The poinsettia is typically the top-selling U.S. flowering potted plants, which has a lot to say about its colorful appeal during the winter season. The poinsettia’s traditional sales period is just six weeks long, yet, USDA puts the value of last year´s U.S. poinsettia crop (wholesale) at nearly $250 million.
The poinsettia remains popular even though it´s also somewhat finicky. When its needs aren’t met, the plant will wilt, drop leaves and/or develop root rot. But, poinsettias go on sale as they´re reaching their color peak, and you really have to work at it to kill one quickly.
In the wild, poinsettias are a perennial Central American flowering shrub that can grow 10 to 12 feet tall. Today´s commercial growers either apply a growth regulator or manipulate greenhouse conditions to keep their poinsettias small enough to sell as a potted plant.
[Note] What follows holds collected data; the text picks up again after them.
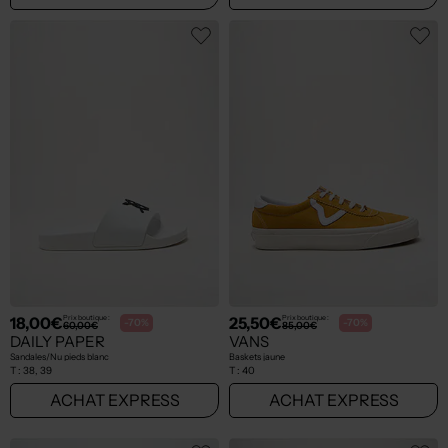
18,00€
25,50€
Prix boutique :
Prix boutique :
-70%
-70%
60,00€
85,00€
DAILY PAPER
VANS
Sandales/Nu pieds blanc
Baskets jaune
T :
38, 39
T :
40
ACHAT EXPRESS
ACHAT EXPRESS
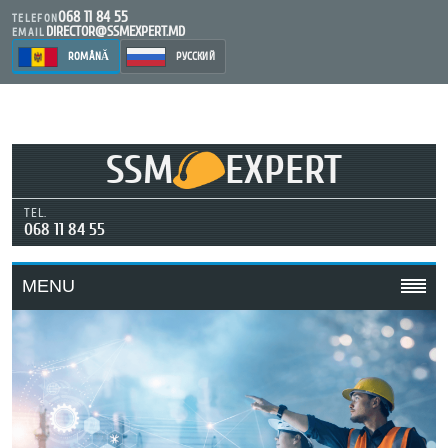
068 11 84 55
TELEFON
DIRECTOR@SSMEXPERT.MD
EMAIL
ROMÂNĂ
РУССКИЙ
SSM
EXPERT
TEL.
068 11 84 55
MENU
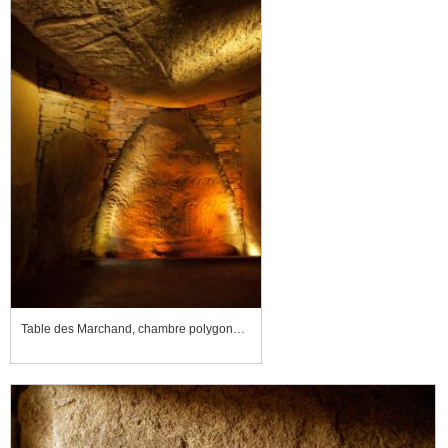
Table des Marchand, chambre polygonale mise en lumière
Early Aztecs prized the poinsettia. They considered its red-colored bracts (leaves) to be a symbol of purity. They also used the poinsettia´s milky sap as a fever medicine into the 16th century, plus used its bracts to make a crimson dye. Study after scientific study has proven that no part of the poinsettia plant is toxic – but its leaves taste really bad.
Caring for poinsettia
With proper care, modern poinsettia varieties can stay attractive a long time. Poinsettias are somewhat picky about soil moisture, light and temperature. The most important part of poinsettia care is simply sticking a finger an inch deep into the plant´s soil to check for moistness – every day. The plant should be watered as soon as the soil is dry to the touch. Poinsettias can’t be allowed to wilt, but they can’t be over-watered either. .
“Wet feet” or soggy soil can quickly lead to poinsettia root rot. But, letting the soil dry until the poinsettia starts to wilt will make the plant lose some leaves.
When watering, keep the plant´s leaves dry by gently adding lukewarm water to the soil surface until water starts to run out of the pot´s drainage hole. When you water, be sure to discard the excess that runs out of the drainage hole and collects in the saucer or foil covering. Any standing water can cause root rot.
Poinsettias also prefer the brightest light available. Although that often means a place near a sunny window, the plants will do better if a sheer curtain is filtering the winter´s intense, direct sunlight.
The plant shouldn´t touch a cold windowpane and shouldn’t sit in drafts from a door or in the forced air flow of a heating duct. Depending on your windows´ insulation values, at night you also may need to draw the drapes between window and plant – or actually move your poinsettia away from the window – in order to avoid cold damage.
The best temperatures to promote poinsettia health are 65-75 degrees F. in the daytime and 60-65 at night. Temperatures above 75 shorten bloom life. Temps under 60 promote root rot.